• Extract provided:

[news.software.b] article "header" contains non-header line

brendan@cs.widener.edu (Brendan Kehoe) (03/26/91)

   The newly patched version of cnews is humming along nicely. (With
  four large patches like that, nothing but the README & Copyright
  files failed. Whew.)

   Anyway, my log's getting intermittent entries of the type in the
  Subject (non-header line). I'm assuming this is the new strict
  header policy in action. I do have one question .. is there any way
  to tweak it to *accept* those articles not strictly conforming to
  rfc1036 until more sites make them click? (Admittedly, it's only
  dropped 31 out of ~1600 cuz of this rule, but it'd be nice.)

   Just curious.

Brendan


-- 
     Brendan Kehoe - Widener Sun Network Manager - brendan@cs.widener.edu
  Widener University in Chester, PA                A Bloody Sun-Dec War Zone
 Now that we know he has ID, we could give him an account. finger bush@cs....

henry@zoo.toronto.edu (Henry Spencer) (03/26/91)

In article <3*M#TB_@cs.widener.edu> brendan@cs.widener.edu (Brendan Kehoe) writes:
>  ... I do have one question .. is there any way
>  to tweak it to *accept* those articles not strictly conforming to
>  rfc1036 until more sites make them click? ...

Not configurable at present, I'm afraid.  You will get a report on who's
sending you those articles in the regular daily report from newsdaily,
but that's basically just a digest of the log entries.
-- 
"[Some people] positively *wish* to     | Henry Spencer @ U of Toronto Zoology
believe ill of the modern world."-R.Peto|  henry@zoo.toronto.edu  utzoo!henry

a3@rivm.nl (Adri Verhoef) (03/28/91)

Brendan:
>>  ... I do have one question .. is there any way
>>  to tweak it to *accept* those articles not strictly conforming to
>>  rfc1036 until more sites make them click? ...

Henry:
>Not configurable at present, I'm afraid.  You will get a report on who's
>sending you those articles in the regular daily report from newsdaily,
>but that's basically just a digest of the log entries.

But wouldn't it be nice (maybe too nice) to put them in 'junk',
so that you at least can have a look at what's wrong with them?
...Better not mail the offending article (header maybe?) to the
News Admin...

--
Adri, a3@rivm.nl

barrett@Daisy.EE.UND.AC.ZA (Alan P. Barrett) (03/28/91)

• Task instructions:
1. Reproduce the part of the cnews thread running from "The newly patched" to "files failed. Whew.)".
2. Format the listing from the line with "Follow each photo" to the line with "599.5], [0, 0, 1]] dist [0.045744, -0.049126]" as a JSON list of strings, one string per line, with blank lines omitted.

• Data extract:
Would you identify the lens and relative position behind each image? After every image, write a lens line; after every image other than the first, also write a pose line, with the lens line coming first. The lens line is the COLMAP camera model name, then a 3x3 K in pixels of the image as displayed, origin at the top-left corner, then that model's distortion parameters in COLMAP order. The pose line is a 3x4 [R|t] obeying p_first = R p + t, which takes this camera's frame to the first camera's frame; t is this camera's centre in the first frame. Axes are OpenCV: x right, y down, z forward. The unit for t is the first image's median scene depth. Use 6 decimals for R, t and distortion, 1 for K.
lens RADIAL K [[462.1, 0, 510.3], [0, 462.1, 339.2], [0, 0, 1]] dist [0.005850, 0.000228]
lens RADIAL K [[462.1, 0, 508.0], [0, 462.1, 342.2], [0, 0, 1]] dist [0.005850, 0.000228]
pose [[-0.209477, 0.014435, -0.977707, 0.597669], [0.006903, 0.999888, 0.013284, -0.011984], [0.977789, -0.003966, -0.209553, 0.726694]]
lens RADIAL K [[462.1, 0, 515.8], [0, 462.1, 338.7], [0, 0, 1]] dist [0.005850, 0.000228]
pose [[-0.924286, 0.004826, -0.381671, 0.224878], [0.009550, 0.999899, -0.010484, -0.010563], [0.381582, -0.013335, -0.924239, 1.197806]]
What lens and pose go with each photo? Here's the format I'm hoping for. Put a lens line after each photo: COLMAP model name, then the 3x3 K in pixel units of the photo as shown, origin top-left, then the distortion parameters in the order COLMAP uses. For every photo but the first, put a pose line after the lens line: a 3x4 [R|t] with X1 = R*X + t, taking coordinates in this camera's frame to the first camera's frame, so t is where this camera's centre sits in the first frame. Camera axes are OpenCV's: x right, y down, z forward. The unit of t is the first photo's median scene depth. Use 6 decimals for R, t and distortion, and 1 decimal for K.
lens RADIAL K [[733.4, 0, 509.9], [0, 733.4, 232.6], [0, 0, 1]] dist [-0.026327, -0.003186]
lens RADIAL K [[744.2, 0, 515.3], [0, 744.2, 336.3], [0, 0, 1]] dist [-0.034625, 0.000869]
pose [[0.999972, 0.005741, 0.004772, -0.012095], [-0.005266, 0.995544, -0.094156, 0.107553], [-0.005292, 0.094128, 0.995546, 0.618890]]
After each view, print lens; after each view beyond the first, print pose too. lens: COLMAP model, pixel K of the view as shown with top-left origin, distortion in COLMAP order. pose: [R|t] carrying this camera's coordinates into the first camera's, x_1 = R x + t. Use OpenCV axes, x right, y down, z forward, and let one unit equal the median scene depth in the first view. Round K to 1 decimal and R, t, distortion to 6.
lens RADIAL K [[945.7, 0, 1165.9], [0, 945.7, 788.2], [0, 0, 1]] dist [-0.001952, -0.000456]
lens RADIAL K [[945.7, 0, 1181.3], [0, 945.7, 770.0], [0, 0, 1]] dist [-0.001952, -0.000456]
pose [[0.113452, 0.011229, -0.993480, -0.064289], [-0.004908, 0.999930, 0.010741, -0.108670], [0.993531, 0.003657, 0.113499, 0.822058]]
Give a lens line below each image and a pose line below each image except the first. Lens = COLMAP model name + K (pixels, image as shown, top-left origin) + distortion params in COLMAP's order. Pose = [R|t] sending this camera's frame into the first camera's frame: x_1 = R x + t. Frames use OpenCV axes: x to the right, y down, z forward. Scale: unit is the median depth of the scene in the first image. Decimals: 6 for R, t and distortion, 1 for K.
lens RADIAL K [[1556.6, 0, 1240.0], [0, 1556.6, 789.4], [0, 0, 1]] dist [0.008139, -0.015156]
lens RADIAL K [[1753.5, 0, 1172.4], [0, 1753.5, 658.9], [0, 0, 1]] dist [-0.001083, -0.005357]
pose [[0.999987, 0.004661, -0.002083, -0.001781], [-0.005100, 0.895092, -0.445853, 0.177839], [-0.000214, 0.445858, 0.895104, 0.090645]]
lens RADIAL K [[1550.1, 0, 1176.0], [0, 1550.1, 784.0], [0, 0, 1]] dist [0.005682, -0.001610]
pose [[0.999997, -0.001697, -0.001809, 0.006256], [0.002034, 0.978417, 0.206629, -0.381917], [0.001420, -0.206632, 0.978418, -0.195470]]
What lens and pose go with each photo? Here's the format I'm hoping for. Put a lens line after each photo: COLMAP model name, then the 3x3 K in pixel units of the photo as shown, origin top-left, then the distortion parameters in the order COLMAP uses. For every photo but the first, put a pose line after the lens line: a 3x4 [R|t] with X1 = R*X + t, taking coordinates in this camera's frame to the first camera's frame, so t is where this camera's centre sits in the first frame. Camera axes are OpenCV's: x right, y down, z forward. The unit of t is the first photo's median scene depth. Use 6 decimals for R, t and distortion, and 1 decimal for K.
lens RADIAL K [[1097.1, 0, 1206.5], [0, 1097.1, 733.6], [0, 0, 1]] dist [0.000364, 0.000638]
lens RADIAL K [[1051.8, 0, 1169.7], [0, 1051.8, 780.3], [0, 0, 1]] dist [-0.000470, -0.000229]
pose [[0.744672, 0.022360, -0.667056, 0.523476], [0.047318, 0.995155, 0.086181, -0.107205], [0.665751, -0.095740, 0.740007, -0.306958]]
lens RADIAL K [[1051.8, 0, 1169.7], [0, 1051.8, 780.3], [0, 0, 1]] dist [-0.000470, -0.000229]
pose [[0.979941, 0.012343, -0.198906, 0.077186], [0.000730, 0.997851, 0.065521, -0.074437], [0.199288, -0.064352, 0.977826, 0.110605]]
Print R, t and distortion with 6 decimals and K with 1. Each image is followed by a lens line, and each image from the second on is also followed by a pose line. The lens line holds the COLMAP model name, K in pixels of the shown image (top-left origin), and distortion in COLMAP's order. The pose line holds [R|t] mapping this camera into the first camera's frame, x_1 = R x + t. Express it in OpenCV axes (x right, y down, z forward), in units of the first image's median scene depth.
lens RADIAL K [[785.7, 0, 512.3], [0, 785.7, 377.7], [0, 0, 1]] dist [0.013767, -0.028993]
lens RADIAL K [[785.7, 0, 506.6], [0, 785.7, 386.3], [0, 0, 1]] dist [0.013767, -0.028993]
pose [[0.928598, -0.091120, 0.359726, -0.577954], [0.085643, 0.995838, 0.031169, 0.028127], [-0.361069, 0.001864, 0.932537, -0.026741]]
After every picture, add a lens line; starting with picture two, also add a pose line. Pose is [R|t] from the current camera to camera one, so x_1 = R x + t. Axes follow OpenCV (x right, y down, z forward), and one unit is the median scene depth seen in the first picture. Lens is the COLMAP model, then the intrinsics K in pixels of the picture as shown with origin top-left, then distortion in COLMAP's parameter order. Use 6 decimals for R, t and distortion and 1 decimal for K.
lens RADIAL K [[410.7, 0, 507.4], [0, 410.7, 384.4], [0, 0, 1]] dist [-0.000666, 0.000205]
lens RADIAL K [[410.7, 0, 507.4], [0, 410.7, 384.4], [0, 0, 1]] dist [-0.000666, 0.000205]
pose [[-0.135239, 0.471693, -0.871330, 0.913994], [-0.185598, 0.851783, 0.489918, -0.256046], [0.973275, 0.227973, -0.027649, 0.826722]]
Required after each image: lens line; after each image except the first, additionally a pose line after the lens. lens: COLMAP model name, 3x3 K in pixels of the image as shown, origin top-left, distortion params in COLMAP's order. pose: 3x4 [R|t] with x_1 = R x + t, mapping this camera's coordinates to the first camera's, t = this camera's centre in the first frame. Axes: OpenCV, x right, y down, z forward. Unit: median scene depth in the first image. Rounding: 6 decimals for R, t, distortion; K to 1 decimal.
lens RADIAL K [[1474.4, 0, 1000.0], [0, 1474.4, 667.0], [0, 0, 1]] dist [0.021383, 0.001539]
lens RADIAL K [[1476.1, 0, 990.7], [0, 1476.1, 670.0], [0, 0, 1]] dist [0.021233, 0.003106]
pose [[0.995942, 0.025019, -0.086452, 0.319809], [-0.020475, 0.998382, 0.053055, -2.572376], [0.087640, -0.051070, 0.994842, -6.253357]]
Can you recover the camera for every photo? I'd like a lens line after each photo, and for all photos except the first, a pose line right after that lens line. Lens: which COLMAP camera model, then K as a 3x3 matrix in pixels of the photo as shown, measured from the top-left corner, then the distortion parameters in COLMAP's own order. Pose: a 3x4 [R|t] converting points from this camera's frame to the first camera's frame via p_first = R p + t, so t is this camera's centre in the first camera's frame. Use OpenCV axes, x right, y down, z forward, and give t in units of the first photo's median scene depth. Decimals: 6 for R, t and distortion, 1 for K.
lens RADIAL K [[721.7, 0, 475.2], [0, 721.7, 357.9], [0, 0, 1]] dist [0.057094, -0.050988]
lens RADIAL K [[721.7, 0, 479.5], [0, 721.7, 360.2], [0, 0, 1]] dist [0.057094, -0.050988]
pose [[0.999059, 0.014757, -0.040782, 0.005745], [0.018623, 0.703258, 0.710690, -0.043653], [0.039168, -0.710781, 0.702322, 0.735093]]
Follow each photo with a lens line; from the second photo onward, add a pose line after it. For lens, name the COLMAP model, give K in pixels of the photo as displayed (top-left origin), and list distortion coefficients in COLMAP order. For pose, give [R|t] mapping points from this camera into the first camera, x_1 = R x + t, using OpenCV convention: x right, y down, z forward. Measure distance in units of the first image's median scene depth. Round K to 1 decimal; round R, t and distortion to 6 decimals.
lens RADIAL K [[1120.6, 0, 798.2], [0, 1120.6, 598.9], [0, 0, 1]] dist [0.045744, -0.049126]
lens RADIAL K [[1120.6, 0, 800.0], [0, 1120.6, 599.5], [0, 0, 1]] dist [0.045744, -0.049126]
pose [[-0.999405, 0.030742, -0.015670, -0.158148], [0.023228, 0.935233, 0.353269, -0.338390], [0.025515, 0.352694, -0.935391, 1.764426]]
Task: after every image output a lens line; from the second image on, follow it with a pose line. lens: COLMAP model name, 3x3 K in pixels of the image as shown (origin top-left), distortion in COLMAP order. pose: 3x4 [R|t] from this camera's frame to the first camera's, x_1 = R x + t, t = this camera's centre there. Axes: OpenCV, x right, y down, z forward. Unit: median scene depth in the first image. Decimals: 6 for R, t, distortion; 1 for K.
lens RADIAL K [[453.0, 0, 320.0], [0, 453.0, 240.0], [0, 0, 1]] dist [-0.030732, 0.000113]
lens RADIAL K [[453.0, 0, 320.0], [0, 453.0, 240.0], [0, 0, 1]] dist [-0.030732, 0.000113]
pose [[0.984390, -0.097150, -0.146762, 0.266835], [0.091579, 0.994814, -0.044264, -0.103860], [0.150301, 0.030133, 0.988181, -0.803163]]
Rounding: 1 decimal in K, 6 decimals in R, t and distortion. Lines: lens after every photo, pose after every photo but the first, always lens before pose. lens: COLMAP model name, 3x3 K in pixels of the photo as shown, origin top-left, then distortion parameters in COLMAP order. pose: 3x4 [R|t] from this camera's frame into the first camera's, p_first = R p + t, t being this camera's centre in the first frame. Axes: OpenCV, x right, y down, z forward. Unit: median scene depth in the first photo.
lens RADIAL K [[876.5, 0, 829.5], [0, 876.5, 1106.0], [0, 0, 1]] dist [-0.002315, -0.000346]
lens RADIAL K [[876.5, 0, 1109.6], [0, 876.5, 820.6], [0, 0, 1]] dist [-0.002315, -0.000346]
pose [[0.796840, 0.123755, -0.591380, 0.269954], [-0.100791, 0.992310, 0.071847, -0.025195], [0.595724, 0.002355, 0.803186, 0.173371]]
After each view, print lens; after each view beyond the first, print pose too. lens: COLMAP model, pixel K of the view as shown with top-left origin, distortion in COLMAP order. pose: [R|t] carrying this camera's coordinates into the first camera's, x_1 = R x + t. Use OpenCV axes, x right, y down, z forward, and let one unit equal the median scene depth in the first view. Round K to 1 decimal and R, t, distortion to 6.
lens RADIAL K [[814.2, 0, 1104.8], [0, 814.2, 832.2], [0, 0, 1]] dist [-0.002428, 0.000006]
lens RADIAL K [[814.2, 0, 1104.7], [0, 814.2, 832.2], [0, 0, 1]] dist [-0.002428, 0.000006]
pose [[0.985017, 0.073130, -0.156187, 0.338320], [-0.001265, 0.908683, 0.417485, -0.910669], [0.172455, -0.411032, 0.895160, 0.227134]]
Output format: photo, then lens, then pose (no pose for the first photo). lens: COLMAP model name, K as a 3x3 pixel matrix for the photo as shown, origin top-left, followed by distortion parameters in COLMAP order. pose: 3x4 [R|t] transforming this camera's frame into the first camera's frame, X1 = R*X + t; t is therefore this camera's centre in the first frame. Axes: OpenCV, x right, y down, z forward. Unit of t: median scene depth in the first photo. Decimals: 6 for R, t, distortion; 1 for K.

• Answer list:
1.
The newly patched version of cnews is humming along nicely. (With
  four large patches like that, nothing but the README & Copyright
  files failed. Whew.)

2.
[
  "Follow each photo with a lens line; from the second photo onward, add a pose line after it. For lens, name the COLMAP model, give K in pixels of the photo as displayed (top-left origin), and list distortion coefficients in COLMAP order. For pose, give [R|t] mapping points from this camera into the first camera, x_1 = R x + t, using OpenCV convention: x right, y down, z forward. Measure distance in units of the first image's median scene depth. Round K to 1 decimal; round R, t and distortion to 6 decimals.",
  "lens RADIAL K [[1120.6, 0, 798.2], [0, 1120.6, 598.9], [0, 0, 1]] dist [0.045744, -0.049126]",
  "lens RADIAL K [[1120.6, 0, 800.0], [0, 1120.6, 599.5], [0, 0, 1]] dist [0.045744, -0.049126]"
]